### EXERCISE AIM
From the line that includes "is an immunohistochemistry" to the last line of the records, inclusive, repeat each line exactly.

### TASK INPUTS
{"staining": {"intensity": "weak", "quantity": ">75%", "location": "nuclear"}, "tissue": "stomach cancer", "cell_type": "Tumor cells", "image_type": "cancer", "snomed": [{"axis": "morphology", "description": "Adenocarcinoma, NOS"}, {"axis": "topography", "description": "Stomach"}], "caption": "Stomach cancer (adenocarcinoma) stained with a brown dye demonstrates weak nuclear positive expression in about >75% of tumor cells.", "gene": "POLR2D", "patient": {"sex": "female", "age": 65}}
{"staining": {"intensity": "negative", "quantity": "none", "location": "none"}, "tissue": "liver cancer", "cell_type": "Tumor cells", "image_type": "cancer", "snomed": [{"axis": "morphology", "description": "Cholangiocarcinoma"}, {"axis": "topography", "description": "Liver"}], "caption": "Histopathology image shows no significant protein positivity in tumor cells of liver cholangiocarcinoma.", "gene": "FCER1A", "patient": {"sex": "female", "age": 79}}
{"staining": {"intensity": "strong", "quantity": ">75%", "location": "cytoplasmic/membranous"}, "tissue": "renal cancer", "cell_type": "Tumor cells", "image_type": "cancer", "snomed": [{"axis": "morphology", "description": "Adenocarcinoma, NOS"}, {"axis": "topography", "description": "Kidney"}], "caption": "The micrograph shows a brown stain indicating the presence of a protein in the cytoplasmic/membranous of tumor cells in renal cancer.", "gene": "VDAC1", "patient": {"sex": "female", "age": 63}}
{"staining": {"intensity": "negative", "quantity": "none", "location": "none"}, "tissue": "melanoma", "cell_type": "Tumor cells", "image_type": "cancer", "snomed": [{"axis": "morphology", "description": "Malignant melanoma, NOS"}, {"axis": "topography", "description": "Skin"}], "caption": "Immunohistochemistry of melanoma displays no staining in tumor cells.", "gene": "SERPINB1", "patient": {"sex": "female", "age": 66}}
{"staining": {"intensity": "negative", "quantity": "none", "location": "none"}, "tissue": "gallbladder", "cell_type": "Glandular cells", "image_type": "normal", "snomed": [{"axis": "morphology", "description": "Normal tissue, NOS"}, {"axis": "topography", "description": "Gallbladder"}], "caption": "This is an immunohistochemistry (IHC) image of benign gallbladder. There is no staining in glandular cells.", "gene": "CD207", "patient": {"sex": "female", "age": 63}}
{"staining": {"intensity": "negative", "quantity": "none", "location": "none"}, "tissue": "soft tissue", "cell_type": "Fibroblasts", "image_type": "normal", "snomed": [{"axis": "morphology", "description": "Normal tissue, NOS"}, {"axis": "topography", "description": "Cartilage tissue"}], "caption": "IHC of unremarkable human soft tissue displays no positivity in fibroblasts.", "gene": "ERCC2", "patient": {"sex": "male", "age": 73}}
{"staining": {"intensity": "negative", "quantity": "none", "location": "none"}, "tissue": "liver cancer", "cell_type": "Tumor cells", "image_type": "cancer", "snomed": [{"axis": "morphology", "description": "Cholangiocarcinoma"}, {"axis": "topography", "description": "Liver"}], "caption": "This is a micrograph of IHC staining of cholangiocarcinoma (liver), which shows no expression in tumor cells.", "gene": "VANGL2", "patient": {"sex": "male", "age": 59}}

### SOLUTION
{"staining": {"intensity": "negative", "quantity": "none", "location": "none"}, "tissue": "gallbladder", "cell_type": "Glandular cells", "image_type": "normal", "snomed": [{"axis": "morphology", "description": "Normal tissue, NOS"}, {"axis": "topography", "description": "Gallbladder"}], "caption": "This is an immunohistochemistry (IHC) image of benign gallbladder. There is no staining in glandular cells.", "gene": "CD207", "patient": {"sex": "female", "age": 63}}
{"staining": {"intensity": "negative", "quantity": "none", "location": "none"}, "tissue": "soft tissue", "cell_type": "Fibroblasts", "image_type": "normal", "snomed": [{"axis": "morphology", "description": "Normal tissue, NOS"}, {"axis": "topography", "description": "Cartilage tissue"}], "caption": "IHC of unremarkable human soft tissue displays no positivity in fibroblasts.", "gene": "ERCC2", "patient": {"sex": "male", "age": 73}}
{"staining": {"intensity": "negative", "quantity": "none", "location": "none"}, "tissue": "liver cancer", "cell_type": "Tumor cells", "image_type": "cancer", "snomed": [{"axis": "morphology", "description": "Cholangiocarcinoma"}, {"axis": "topography", "description": "Liver"}], "caption": "This is a micrograph of IHC staining of cholangiocarcinoma (liver), which shows no expression in tumor cells.", "gene": "VANGL2", "patient": {"sex": "male", "age": 59}}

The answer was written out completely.